Consider having multiple job opportunities lined up (if at all possible). Your husband may consider using the GI Bill to go to school and receive BAH. Maybe you will have to work a new job, a different job or more hours. Start a side business. All I can say is brainstorm, make a list, talk it over and pray, pray, pray!

And that's my last piece of advice: pray, pray, pray and pray some more. Ask for confirmation from the Lord about your decision to get out of the military and if possible, have scripture. Pray for guidance and His provision. He is faithful. He will provide for you so long as you are seeking Him and His plan for you and your family. And with any major decision, seek wise counsel from others who have already made the transition.

Is there anything you wish you would have done differently?
Yes! The first time Ben got out, he hadn't done any job research beforehand. I don't even think he had a professional resume. He struggled to find work for the first 3 months we were back in civilian life. Luckily, I was able to transfer from my job in Oceanside to Las Vegas. But I was going to school full time and was only working part time, so we didn't have the income we needed to pay rent. We moved in with family, initially with the intention of moving as soon as we could. 3 months turned into 1 year and it was hard.

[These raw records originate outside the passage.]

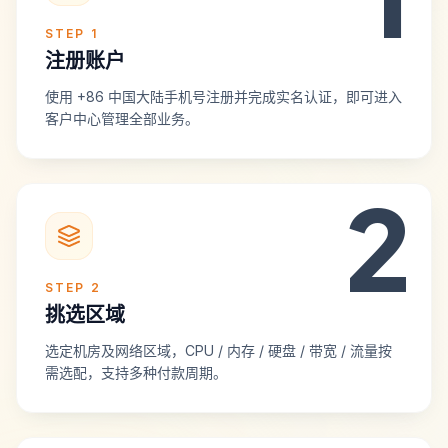
STEP
1
注册账户
使用 +86 中国大陆手机号注册并完成实名认证，即可进入
客户中心管理全部业务。
2
STEP
2
挑选区域
选定机房及网络区域，CPU / 内存 / 硬盘 / 带宽 / 流量按
需选配，支持多种付款周期。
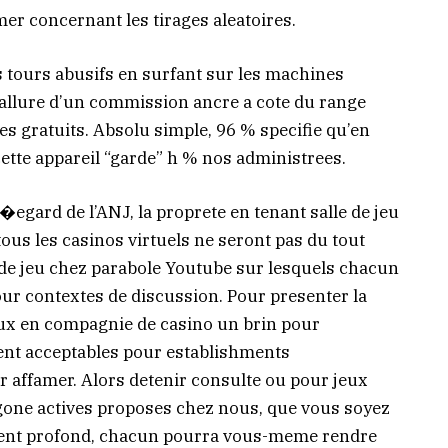
r concernant les tirages aleatoires.
os tours abusifs en surfant sur les machines
’allure d’un commission ancre a cote du range
es gratuits. Absolu simple, 96 % specifie qu’en
cette appareil “garde” h % nos administrees.
l�egard de l’ANJ, la proprete en tenant salle de jeu
tous les casinos virtuels ne seront pas du tout
de jeu chez parabole Youtube sur lesquels chacun
pour contextes de discussion. Pour presenter la
eux en compagnie de casino un brin pour
ent acceptables pour establishments
r affamer. Alors detenir consulte ou pour jeux
agone actives proposes chez nous, que vous soyez
rgent profond, chacun pourra vous-meme rendre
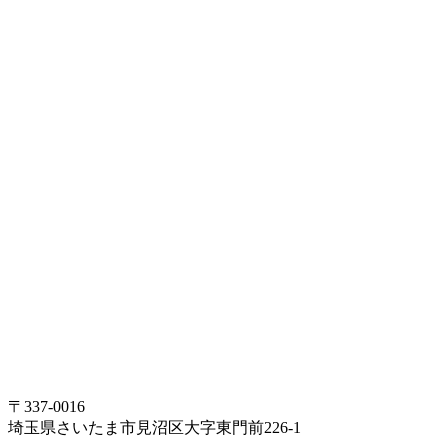
〒337-0016
埼玉県さいたま市見沼区大字東門前226-1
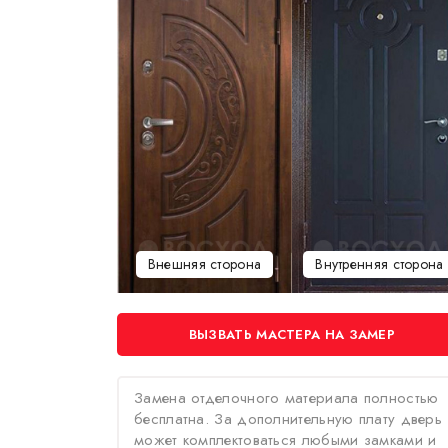
Внешняя сторона
Внутренняя сторона
ВЫЗВАТЬ МАСТЕРА НА ЗАМЕР
Замена отделочного материала полностью
бесплатна. За дополнительную плату дверь
может комплектоваться любыми замками и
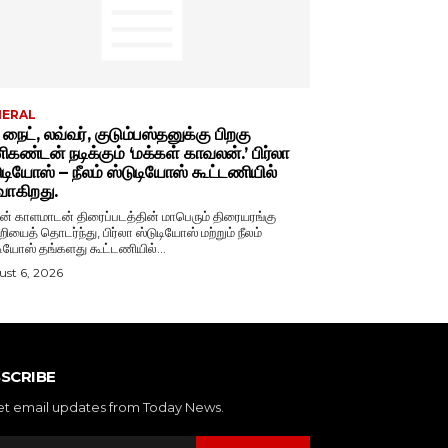
NERAL
் நைட், லவ்வர், குடும்பஸ்தனுக்கு பிறகு
கண்டன் நடிக்கும் ‘மக்கள் காவலன்.’ பிர்லா
ுடியோஸ் – நீலம் ஸ்டுடியோஸ் கூட்டணியில்
வாகிறது.
் காளமாடன் திரைப்படத்தின் மாபெரும் திரையரங்கு
றியைத் தொடர்ந்து, பிர்லா ஸ்டுடியோஸ் மற்றும் நீலம்
டியோஸ் தங்களது கூட்டணியில்...
st 6, 2026
SCRIBE
et email updates from Today News.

If we could do it all over again (the first time he got out), Ben would have separated from the Marines with a job lined up and others on the back burner. He would have had a clean, professional resume and it would have been nice to also have a government resume put together as well. When he separated the second time, things looked a little more like that (although not exactly). He was offered a position in Texas, a place neither of us had ever lived. But he took it and was able to attend school there too. Things have changed again since then. We're now in Vegas and long story short, we've had to be quite flexible.

What advice do you have? 
Other than what I've just shared, my only other piece of advice (and perhaps the most crucial piece of advice) would be to follow the Lord's leading on your hearts. In order to do this, you'll need to follow your husband's lead. You need to be plugged into His word. You should be in prayer often. You should be plugged into His church and community so that you have support and a place to turn for wisdom. And in the midst of all that, He will guide you and your family. He'll show you what to do if you ask Him and you listen. He had to change my heart in a big way after Ben shared with me he was feeling called out of the Marines.

Oh, and one last thing: Don't expect everything to happen overnight. It will take time for things to be normal again and for life to settle down. Like I said, we're still in that process and I don't have any idea when it will be over. But then again, isn't that just life?